__Activity__:
Beginning with the first entry, restate the data word for word and leave out the images.

== Dataset extract ==

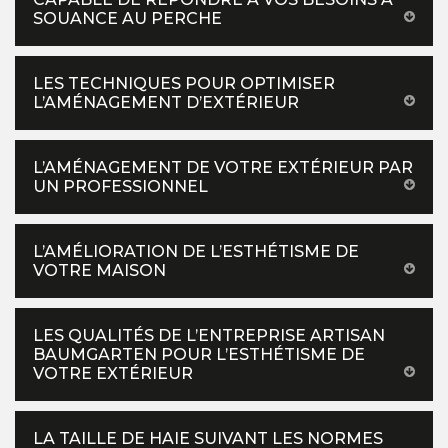
SOUANCE AU PERCHE
LES TECHNIQUES POUR OPTIMISER
L’AMÉNAGEMENT D’EXTÉRIEUR
L’AMÉNAGEMENT DE VOTRE EXTÉRIEUR PAR
UN PROFESSIONNEL
L’AMÉLIORATION DE L’ESTHÉTISME DE
VOTRE MAISON
LES QUALITÉS DE L’ENTREPRISE ARTISAN
BAUMGARTEN POUR L’ESTHÉTISME DE
VOTRE EXTÉRIEUR
LA TAILLE DE HAIE SUIVANT LES NORMES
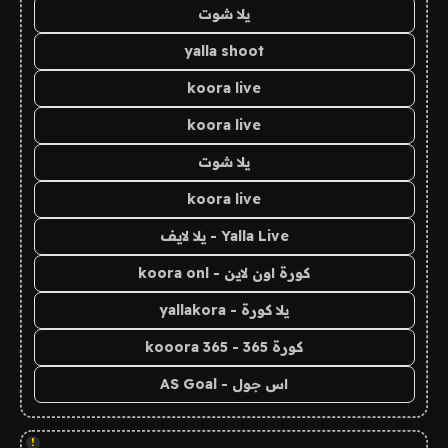
يلا شوت
yalla shoot
koora live
koora live
يلا شوت
koora live
Yalla Live - يلا لايف
كورة اون لاين - koora onl
يلا كورة - yallakora
كورة 365 - kooora 365
اس جول - AS Goal
!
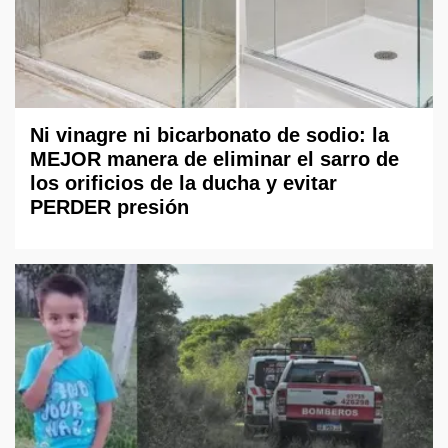
Ni vinagre ni bicarbonato de sodio: la
MEJOR manera de eliminar el sarro de
los orificios de la ducha y evitar
PERDER presión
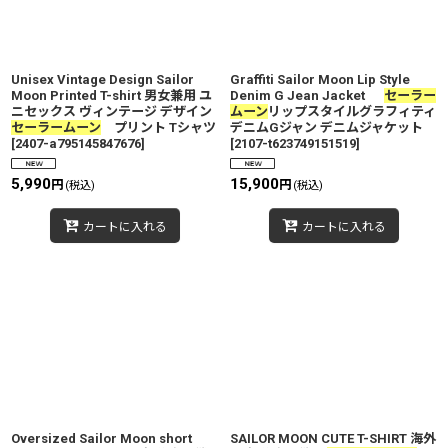
Unisex Vintage Design Sailor
Graffiti Sailor Moon Lip Style
Moon Printed T-shirt 男女兼用 ユ
Denim G Jean Jacket
セーラー
ニセックス ヴィンテージ デザイン
ムーン
リップスタイルグラフィティ
セーラームーン
プリント Tシャツ
デニムGジャン デニムジャケット
[
2407-a795145847676
]
[
2107-t623749151519
]
5,990
15,900
円
円
(税込)
(税込)
カートに入れる
カートに入れる
Oversized Sailor Moon short
SAILOR MOON CUTE T-SHIRT 海外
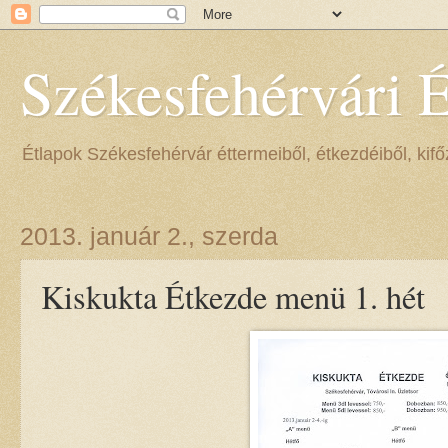
Székesfehérvári 
Étlapok Székesfehérvár éttermeiből, étkezdéiből, kifőz
2013. január 2., szerda
Kiskukta Étkezde menü 1. hét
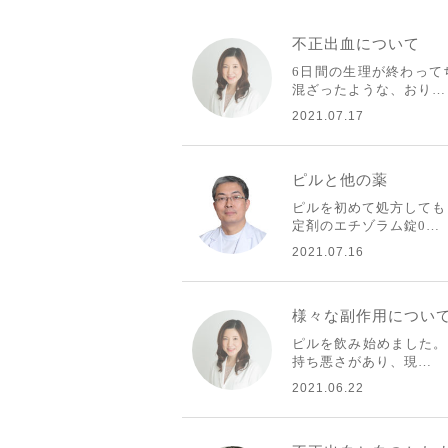
不正出血について
6日間の生理が終わって
混ざったような、おり…
2021.07.17
ピルと他の薬
ピルを初めて処方しても
定剤のエチゾラム錠0…
2021.07.16
様々な副作用につい
ピルを飲み始めました。
持ち悪さがあり、現…
2021.06.22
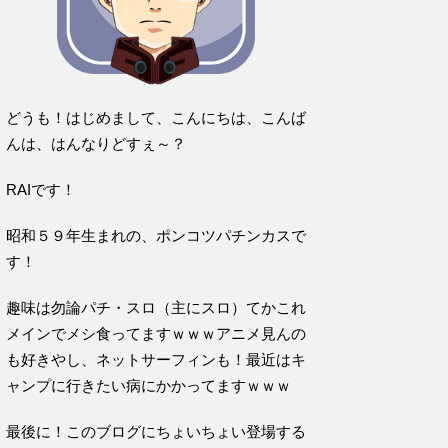
どうも！はじめまして、こんにちは、こんば
んは、はんなりどすぇ～？
RAIです！
昭和５９年生まれの、ポンコツパチンカスで
す！
趣味は勿論パチ・スロ（主にスロ）てかこれ
メインでメシ食ってますｗｗｗアニメ見んの
も好きやし、ネットサーフィンも！最近はキ
ャンプに行きたい病にかかってますｗｗｗ
最後に！このブログにちょいちょい登場する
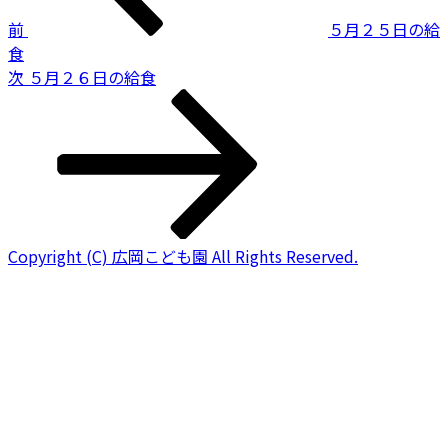
ビ
前
５月２５日の給
ゲ
食
ー
次
次
５月２６日の給食
の
シ
投
ョ
稿
ン
Copyright (C) 広岡こども園 All Rights Reserved.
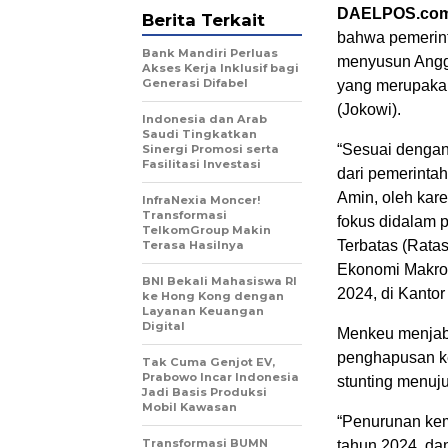
DAELPOS.co
Berita Terkait
bahwa pemerint
Bank Mandiri Perluas
menyusun Angg
Akses Kerja Inklusif bagi
Generasi Difabel
yang merupakan
(Jokowi).
Indonesia dan Arab
Saudi Tingkatkan
“Sesuai dengan
Sinergi Promosi serta
Fasilitasi Investasi
dari pemerintah
Amin, oleh kare
InfraNexia Moncer!
Transformasi
fokus didalam 
TelkomGroup Makin
Terbatas (Rata
Terasa Hasilnya
Ekonomi Makro
BNI Bekali Mahasiswa RI
2024, di Kantor
ke Hong Kong dengan
Layanan Keuangan
Digital
Menkeu menjaba
penghapusan ke
Tak Cuma Genjot EV,
Prabowo Incar Indonesia
stunting menuju
Jadi Basis Produksi
Mobil Kawasan
“Penurunan kem
Transformasi BUMN
tahun 2024, dan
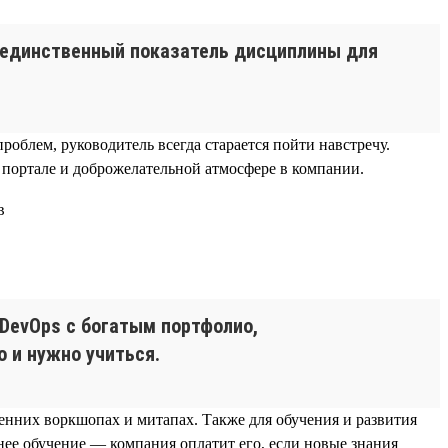
и единственный показатель дисциплины для
облем, руководитель всегда старается пойти навстречу.
портале и доброжелательной атмосфере в компании.
 DevOps с богатым портфолио,
 и нужно учиться.
ренних воркшопах и митапах. Также для обучения и развития
ее обучение — компания оплатит его, если новые знания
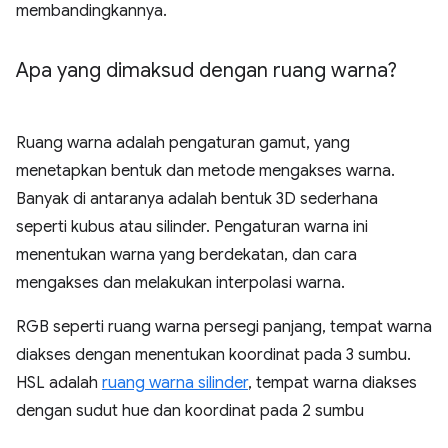
membandingkannya.
Apa yang dimaksud dengan ruang warna?
Ruang warna adalah pengaturan gamut, yang
menetapkan bentuk dan metode mengakses warna.
Banyak di antaranya adalah bentuk 3D sederhana
seperti kubus atau silinder. Pengaturan warna ini
menentukan warna yang berdekatan, dan cara
mengakses dan melakukan interpolasi warna.
RGB seperti ruang warna persegi panjang, tempat warna
diakses dengan menentukan koordinat pada 3 sumbu.
HSL adalah
ruang warna silinder
, tempat warna diakses
dengan sudut hue dan koordinat pada 2 sumbu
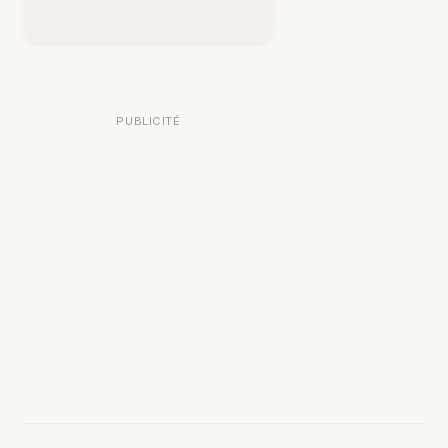
PUBLICITÉ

===

__Task response__:
SOUANCE AU PERCHE
LES TECHNIQUES POUR OPTIMISER
L’AMÉNAGEMENT D’EXTÉRIEUR
L’AMÉNAGEMENT DE VOTRE EXTÉRIEUR PAR
UN PROFESSIONNEL
L’AMÉLIORATION DE L’ESTHÉTISME DE
VOTRE MAISON
LES QUALITÉS DE L’ENTREPRISE ARTISAN
BAUMGARTEN POUR L’ESTHÉTISME DE
VOTRE EXTÉRIEUR
LA TAILLE DE HAIE SUIVANT LES NORMES
يلا شوت
yalla shoot
koora live
koora live
يلا شوت
koora live
Yalla Live - يلا لايف
كورة اون لاين - koora onl
يلا كورة - yallakora
كورة 365 - kooora 365
اس جول - AS Goal
!
Ni vinagre ni bicarbonato de sodio: la
MEJOR manera de eliminar el sarro de
los orificios de la ducha y evitar
PERDER presión
Unisex Vintage Design Sailor
Graffiti Sailor Moon Lip Style
Moon Printed T-shirt 男女兼用 ユ
Denim G Jean Jacket
セーラー
ニセックス ヴィンテージ デザイン
ムーン
リップスタイルグラフィティ
セーラームーン
プリント Tシャツ
デニムGジャン デニムジャケット
[
2407-a795145847676
]
[
2107-t623749151519
]
5,990
15,900
円
円
(税込)
(税込)
カートに入れる
カートに入れる
Oversized Sailor Moon short
SAILOR MOON CUTE T-SHIRT 海外
Székesfehérvári 
Étlapok Székesfehérvár éttermeiből, étkezdéiből, kifőz
2013. január 2., szerda
Kiskukta Étkezde menü 1. hét
不正出血について
6日間の生理が終わって
混ざったような、おり…
2021.07.17
ピルと他の薬
ピルを初めて処方しても
定剤のエチゾラム錠0…
2021.07.16
様々な副作用につい
ピルを飲み始めました。
持ち悪さがあり、現…
2021.06.22
どうも！はじめまして、こんにちは、こんば
んは、はんなりどすぇ～？
RAIです！
昭和５９年生まれの、ポンコツパチンカスで
す！
趣味は勿論パチ・スロ（主にスロ）てかこれ
メインでメシ食ってますｗｗｗアニメ見んの
も好きやし、ネットサーフィンも！最近はキ
ャンプに行きたい病にかかってますｗｗｗ
最後に！このブログにちょいちょい登場する
ビ
前
５月２５日の給
ゲ
食
ー
次
次
５月２６日の給食
の
シ
投
ョ
稿
ン
Copyright (C) 広岡こども園 All Rights Reserved.
DAELPOS.co
Berita Terkait
bahwa pemerint
Bank Mandiri Perluas
menyusun Angg
Akses Kerja Inklusif bagi
Generasi Difabel
yang merupakan
(Jokowi).
Indonesia dan Arab
Saudi Tingkatkan
“Sesuai dengan
Sinergi Promosi serta
Fasilitasi Investasi
dari pemerintah
Amin, oleh kare
InfraNexia Moncer!
Transformasi
fokus didalam 
TelkomGroup Makin
Terbatas (Rata
Terasa Hasilnya
Ekonomi Makro
BNI Bekali Mahasiswa RI
2024, di Kantor
ke Hong Kong dengan
Layanan Keuangan
Digital
Menkeu menjaba
penghapusan ke
Tak Cuma Genjot EV,
Prabowo Incar Indonesia
stunting menuju
Jadi Basis Produksi
Mobil Kawasan
“Penurunan kem
Transformasi BUMN
tahun 2024, dan
и единственный показатель дисциплины для
облем, руководитель всегда старается пойти навстречу.
портале и доброжелательной атмосфере в компании.
 DevOps с богатым портфолио,
 и нужно учиться.
ренних воркшопах и митапах. Также для обучения и развития
ее обучение — компания оплатит его, если новые знания
membandingkannya.
Apa yang dimaksud dengan ruang warna?
Ruang warna adalah pengaturan gamut, yang
menetapkan bentuk dan metode mengakses warna.
Banyak di antaranya adalah bentuk 3D sederhana
seperti kubus atau silinder. Pengaturan warna ini
menentukan warna yang berdekatan, dan cara
mengakses dan melakukan interpolasi warna.
RGB seperti ruang warna persegi panjang, tempat warna
diakses dengan menentukan koordinat pada 3 sumbu.
HSL adalah
ruang warna silinder
, tempat warna diakses
dengan sudut hue dan koordinat pada 2 sumbu
PUBLICITÉ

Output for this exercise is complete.